[Items listed in a dataset]
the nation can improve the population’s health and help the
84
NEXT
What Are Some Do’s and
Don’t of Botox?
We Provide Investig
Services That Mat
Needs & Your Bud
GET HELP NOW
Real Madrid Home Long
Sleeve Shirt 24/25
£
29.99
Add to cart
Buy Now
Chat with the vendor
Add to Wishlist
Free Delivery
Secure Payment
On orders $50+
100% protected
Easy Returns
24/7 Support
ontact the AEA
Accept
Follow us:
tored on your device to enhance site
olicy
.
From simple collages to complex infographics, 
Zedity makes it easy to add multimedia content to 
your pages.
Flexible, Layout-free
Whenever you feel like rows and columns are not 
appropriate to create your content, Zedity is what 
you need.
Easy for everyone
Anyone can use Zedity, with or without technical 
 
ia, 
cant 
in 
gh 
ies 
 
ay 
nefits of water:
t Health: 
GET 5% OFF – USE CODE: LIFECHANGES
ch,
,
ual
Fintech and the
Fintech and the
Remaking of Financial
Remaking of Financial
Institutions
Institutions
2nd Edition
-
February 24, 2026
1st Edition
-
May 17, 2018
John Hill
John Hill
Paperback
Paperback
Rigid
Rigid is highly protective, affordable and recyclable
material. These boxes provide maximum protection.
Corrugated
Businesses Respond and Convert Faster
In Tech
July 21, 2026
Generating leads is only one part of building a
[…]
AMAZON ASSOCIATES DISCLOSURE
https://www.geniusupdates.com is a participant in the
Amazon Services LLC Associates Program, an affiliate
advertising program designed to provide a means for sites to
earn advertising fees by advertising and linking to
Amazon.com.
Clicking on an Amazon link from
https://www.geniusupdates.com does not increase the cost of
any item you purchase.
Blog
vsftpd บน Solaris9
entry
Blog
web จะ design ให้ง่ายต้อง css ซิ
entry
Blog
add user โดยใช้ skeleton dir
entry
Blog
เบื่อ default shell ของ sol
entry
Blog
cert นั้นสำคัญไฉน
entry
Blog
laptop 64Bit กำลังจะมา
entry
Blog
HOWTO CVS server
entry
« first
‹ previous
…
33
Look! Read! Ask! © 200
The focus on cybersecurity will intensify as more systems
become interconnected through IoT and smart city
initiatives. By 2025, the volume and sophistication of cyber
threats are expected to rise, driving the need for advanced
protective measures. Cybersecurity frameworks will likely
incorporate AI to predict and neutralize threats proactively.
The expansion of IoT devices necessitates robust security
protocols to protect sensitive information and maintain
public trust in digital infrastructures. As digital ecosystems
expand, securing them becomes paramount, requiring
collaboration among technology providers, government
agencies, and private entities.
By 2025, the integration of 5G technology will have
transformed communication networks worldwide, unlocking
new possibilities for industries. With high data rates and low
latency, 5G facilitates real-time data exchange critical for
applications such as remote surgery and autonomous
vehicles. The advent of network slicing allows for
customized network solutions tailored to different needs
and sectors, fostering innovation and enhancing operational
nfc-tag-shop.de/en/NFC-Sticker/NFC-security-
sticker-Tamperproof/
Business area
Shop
==
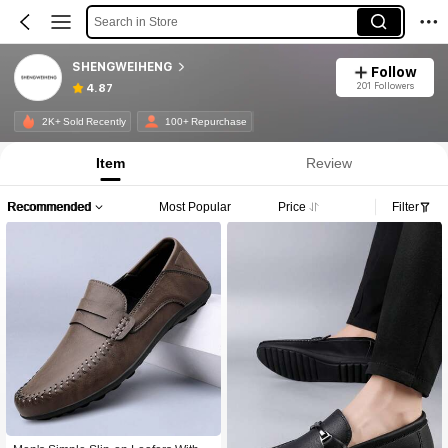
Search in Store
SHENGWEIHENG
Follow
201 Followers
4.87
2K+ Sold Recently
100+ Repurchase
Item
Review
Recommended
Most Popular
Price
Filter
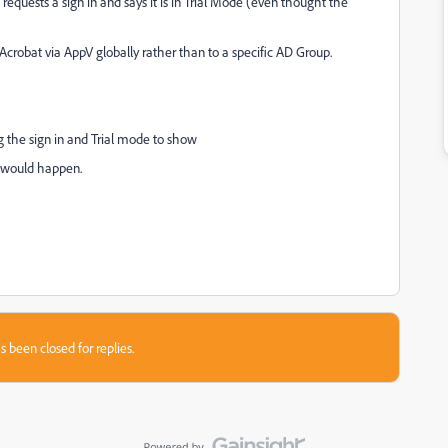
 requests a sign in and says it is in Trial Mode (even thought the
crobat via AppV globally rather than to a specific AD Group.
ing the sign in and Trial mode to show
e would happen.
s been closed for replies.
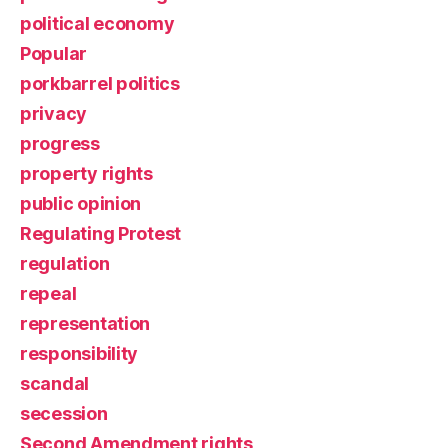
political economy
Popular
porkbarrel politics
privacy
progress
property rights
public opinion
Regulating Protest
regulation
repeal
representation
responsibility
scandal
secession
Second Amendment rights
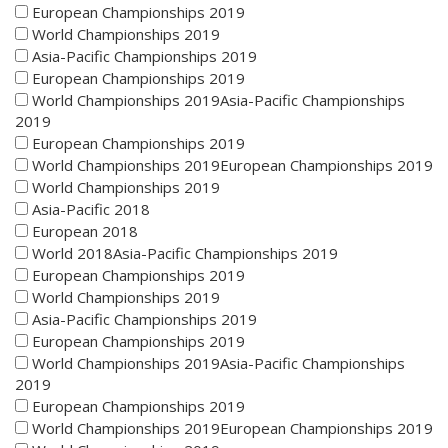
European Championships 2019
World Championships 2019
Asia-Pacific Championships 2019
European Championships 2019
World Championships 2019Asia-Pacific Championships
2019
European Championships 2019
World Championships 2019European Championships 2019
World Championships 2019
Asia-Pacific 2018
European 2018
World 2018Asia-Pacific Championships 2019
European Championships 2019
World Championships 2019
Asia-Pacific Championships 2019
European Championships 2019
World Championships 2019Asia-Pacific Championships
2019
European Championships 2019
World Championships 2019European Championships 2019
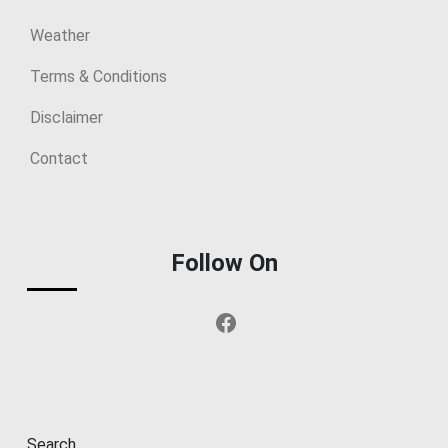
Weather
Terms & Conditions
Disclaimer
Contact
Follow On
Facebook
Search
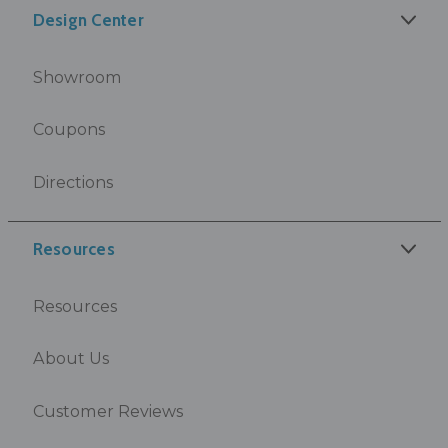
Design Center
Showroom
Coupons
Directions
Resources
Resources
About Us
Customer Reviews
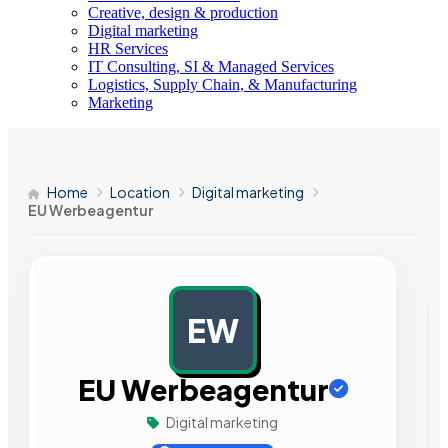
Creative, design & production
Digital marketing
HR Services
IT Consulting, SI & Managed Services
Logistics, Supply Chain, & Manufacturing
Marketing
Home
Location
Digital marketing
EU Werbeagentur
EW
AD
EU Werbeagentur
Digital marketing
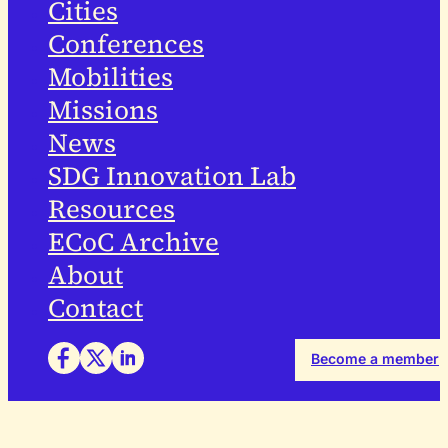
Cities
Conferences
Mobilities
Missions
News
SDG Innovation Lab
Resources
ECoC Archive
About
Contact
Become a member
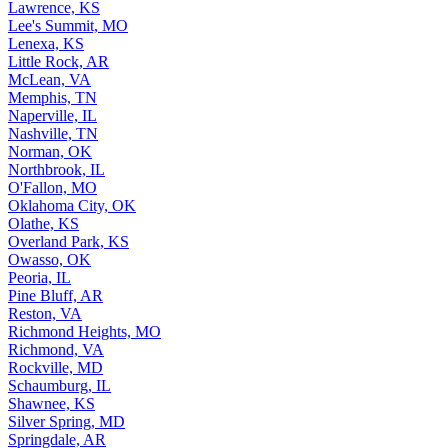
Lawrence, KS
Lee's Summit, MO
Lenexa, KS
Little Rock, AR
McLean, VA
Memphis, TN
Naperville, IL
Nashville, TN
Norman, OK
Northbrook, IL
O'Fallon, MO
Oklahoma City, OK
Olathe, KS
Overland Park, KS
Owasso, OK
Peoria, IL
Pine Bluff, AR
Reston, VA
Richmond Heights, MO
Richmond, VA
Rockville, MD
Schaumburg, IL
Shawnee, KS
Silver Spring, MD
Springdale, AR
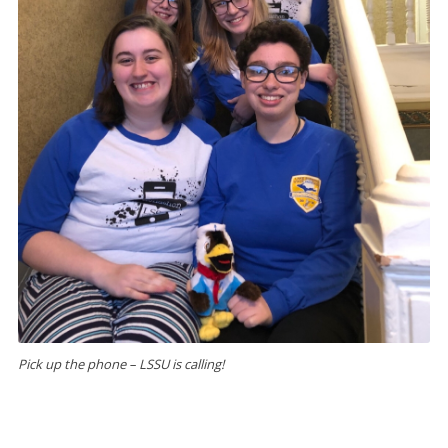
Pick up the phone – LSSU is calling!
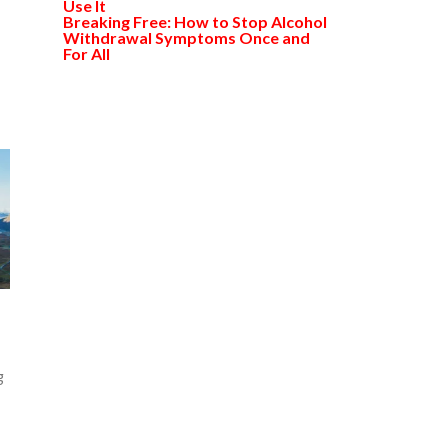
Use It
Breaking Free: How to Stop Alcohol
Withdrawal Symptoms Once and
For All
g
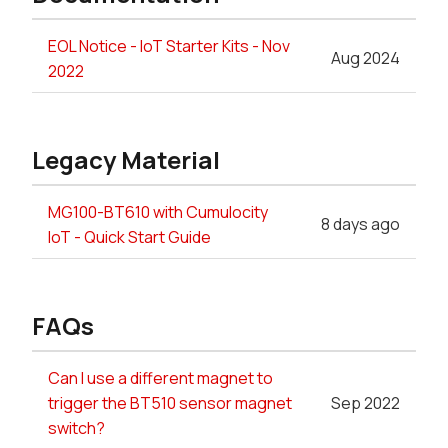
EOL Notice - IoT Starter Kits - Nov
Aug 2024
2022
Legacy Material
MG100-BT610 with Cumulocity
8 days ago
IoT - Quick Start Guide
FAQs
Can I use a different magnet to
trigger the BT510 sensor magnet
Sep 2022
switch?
* * *
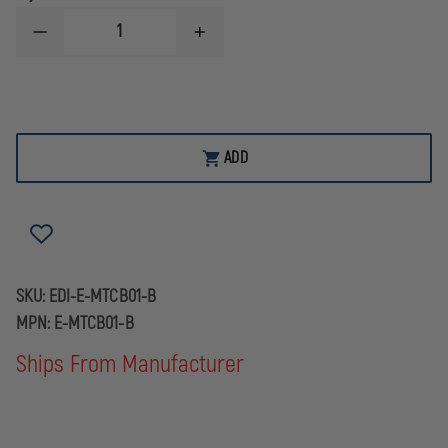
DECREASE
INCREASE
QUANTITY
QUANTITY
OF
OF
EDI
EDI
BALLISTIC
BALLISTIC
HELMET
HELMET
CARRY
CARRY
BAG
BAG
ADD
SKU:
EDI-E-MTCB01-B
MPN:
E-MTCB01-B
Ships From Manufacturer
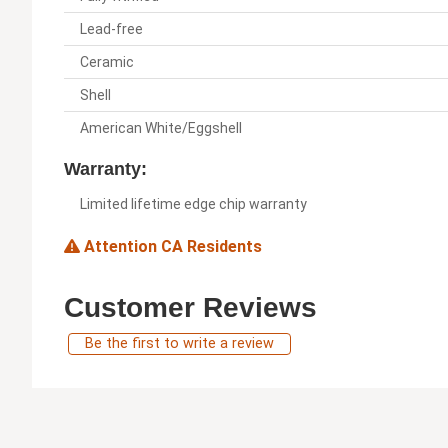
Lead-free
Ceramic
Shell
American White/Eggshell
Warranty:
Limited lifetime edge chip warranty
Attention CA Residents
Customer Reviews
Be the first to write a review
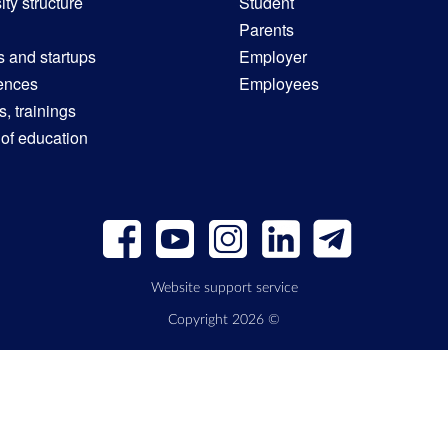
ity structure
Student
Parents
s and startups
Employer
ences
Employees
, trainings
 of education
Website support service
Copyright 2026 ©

_Work to be completed_
All that belongs in the answer is the run of lines above from the line containing "the nation can" through the line containing "Secure Payment", exactly as written.

_Solution for this problem_
the nation can improve the population’s health and help the
84
NEXT
What Are Some Do’s and
Don’t of Botox?
We Provide Investig
Services That Mat
Needs & Your Bud
GET HELP NOW
Real Madrid Home Long
Sleeve Shirt 24/25
£
29.99
Add to cart
Buy Now
Chat with the vendor
Add to Wishlist
Free Delivery
Secure Payment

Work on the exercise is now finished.